Goal of the exercise —
Could you copy every line of the data that contains "Luiza"?
── Exercise input ──
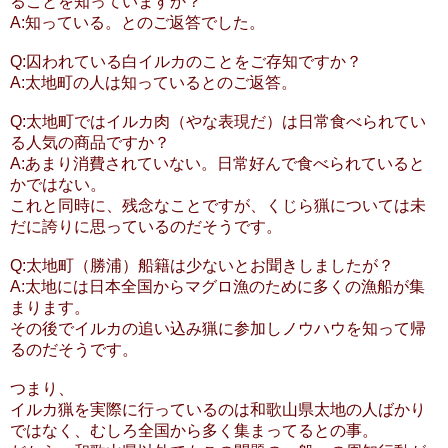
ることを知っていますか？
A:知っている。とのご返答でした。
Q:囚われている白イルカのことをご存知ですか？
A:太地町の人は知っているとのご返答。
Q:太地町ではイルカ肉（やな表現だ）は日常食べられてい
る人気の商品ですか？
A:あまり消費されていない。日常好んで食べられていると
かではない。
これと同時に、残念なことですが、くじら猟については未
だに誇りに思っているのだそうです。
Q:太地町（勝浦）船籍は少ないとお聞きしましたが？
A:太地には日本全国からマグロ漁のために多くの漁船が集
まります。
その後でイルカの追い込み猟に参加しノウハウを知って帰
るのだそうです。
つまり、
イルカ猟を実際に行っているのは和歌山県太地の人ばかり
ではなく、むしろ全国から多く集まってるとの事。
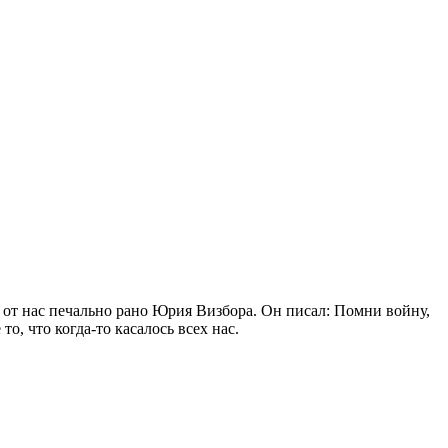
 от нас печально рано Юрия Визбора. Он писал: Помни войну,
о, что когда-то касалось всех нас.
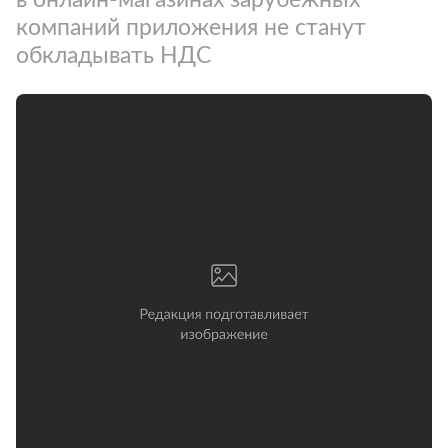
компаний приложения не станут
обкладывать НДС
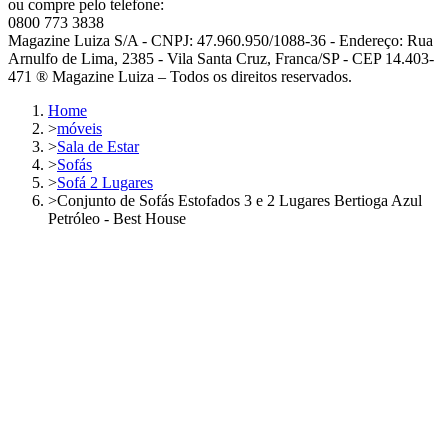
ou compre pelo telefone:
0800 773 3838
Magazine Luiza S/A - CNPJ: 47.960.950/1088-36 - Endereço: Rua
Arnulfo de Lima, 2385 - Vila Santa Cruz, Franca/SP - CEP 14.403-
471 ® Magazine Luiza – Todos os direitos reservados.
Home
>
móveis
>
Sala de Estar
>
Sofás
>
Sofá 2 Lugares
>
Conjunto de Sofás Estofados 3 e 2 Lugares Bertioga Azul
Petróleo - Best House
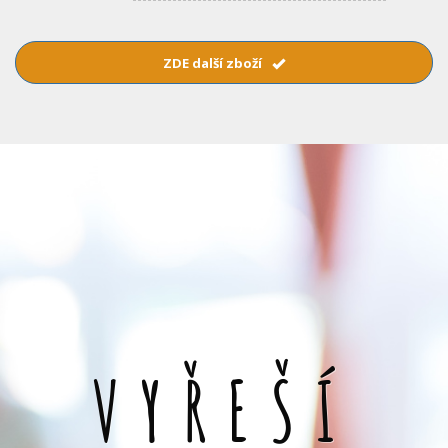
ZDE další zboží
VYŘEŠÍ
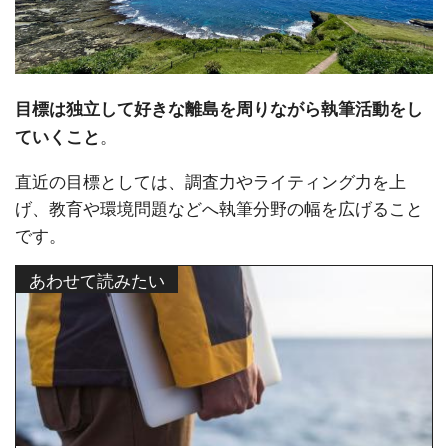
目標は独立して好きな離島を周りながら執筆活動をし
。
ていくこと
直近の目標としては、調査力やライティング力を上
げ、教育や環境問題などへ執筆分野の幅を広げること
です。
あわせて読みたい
───
── Exercise input ──
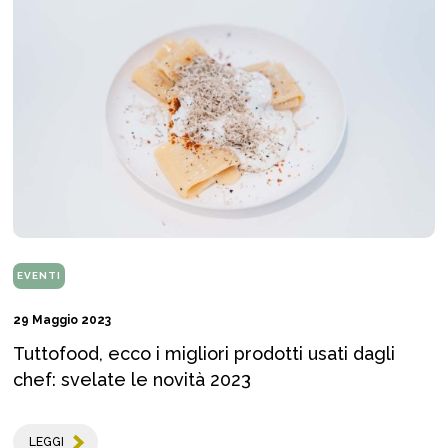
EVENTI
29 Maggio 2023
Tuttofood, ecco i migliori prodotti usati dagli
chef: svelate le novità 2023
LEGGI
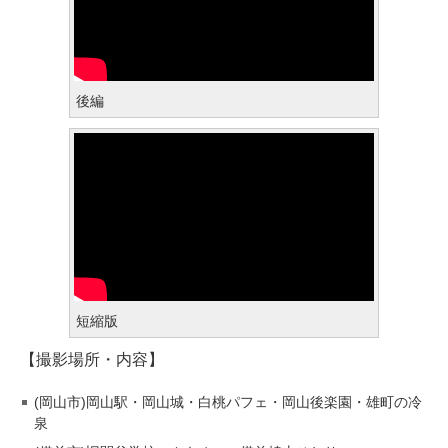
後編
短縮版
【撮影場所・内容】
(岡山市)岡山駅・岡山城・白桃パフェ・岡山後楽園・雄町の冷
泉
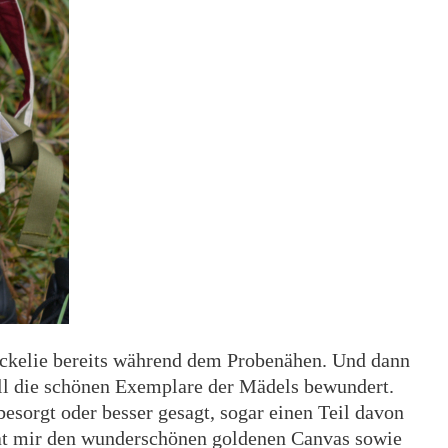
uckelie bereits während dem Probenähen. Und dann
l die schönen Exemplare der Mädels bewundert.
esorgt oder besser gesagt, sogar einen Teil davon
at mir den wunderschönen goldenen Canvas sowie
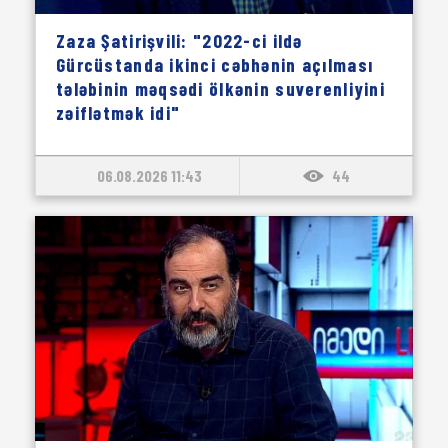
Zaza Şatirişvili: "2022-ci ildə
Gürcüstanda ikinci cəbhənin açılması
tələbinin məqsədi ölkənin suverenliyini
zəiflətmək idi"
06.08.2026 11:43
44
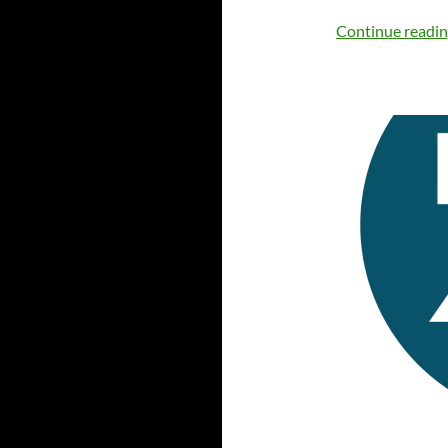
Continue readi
───
Expected answer —
Magazine Luiza S/A - CNPJ: 47.960.950/1088-36 - Endereço: Rua
471 ® Magazine Luiza – Todos os direitos reservados.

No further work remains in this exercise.